Drake sighed wistfully. “I don't know. I simply tap into you and…Your magic is different. You block naturally. You can draw water up and you can heal, both of which are great examples of magical power, but rare. Can you read minds?”
“I think that's what I was doing, trying to find out why you were touching me. You were thinking you were hungry.”
Drake looked over at her and smiled for the first time since they had met. “Hungry? I suppose I am hungry; magically hungry that is. I usually tap into the ley lines through the people who live near them, but with you, I can go other places, even far from people. If the lines are rivers, you are drawing from a well, tapping into the magic that is deeper than the river. Maybe you broke your ropes at the hanging with such spectacular results because you didn't use the ley lines at all, but the wel
l magic.”
“Well magic?” she speculated. “Is it more powerful than ley lines, or just different?”
Drake looked back at the stars with curiosity. “Again, I don't know, I've never met a magician who used it, but it's an interesting concept. I'd like to see how it works because until now I've never been able to tap into someone else's magic this way. I seem to be able to use magic with you as the conduit. We should look into it. I need you….out here I would die without being able to use the ley lines.”
“Die? Aren't you able to live without magic? You are human, right? I went almost all my life without magic and no one ever questioned what I needed to live.”
“Ah, but you were born and lived near the ley lines. You tapped into them without even thinking about it,” he qualified. “You don't know what it's like to live away from them.”
“I'm living away from them now and I don't feel any different,” she commented and then privately chided herself for ever revealing this.

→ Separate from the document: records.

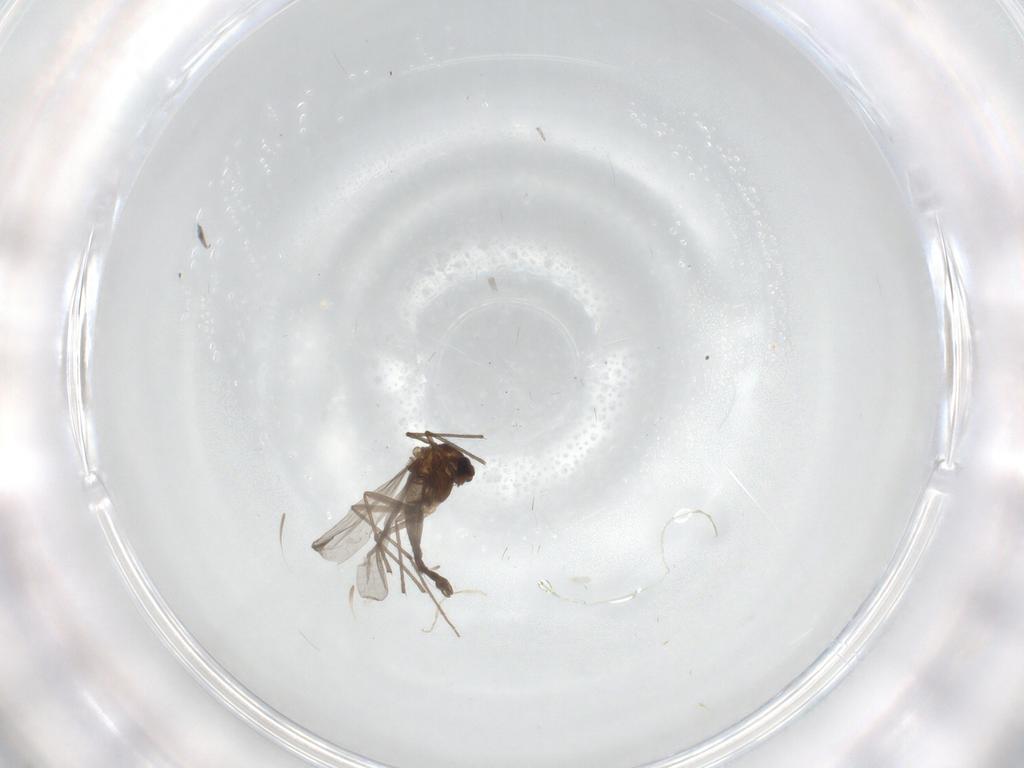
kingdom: Animalia
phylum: Arthropoda
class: Insecta
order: Diptera
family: Chironomidae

“You will,” he promised. “You will indeed feel different. Now, do you have anything for a headache? I've got a terrible throbbing in my head and it's almost dawn.”
Chapter 10 - Pressure
Vamilion spent a week at home, settling Grandma and apologizing to Paget, but he felt guilty for ignoring his magical duties the entire time. The compulsion to protect his future wife as well as do his half of the plan was at work and he had a niggling sense that the Land was in eminent danger. Owailion had the watch over Gailin, so that left Vamilion with the protection of the Land, or at least the most likely approaches. With magicians on the way, he could not remain at peace, even at home. And home was hardly peaceful. While she never said anything, Paget's cleaning and hovering over Grandma nagged him wordlessly. Paget wouldn't speak of her disquiet but she had told him she didn't need him with her actions. He was left in his work room chiseling away at a lump of stone and felt useless.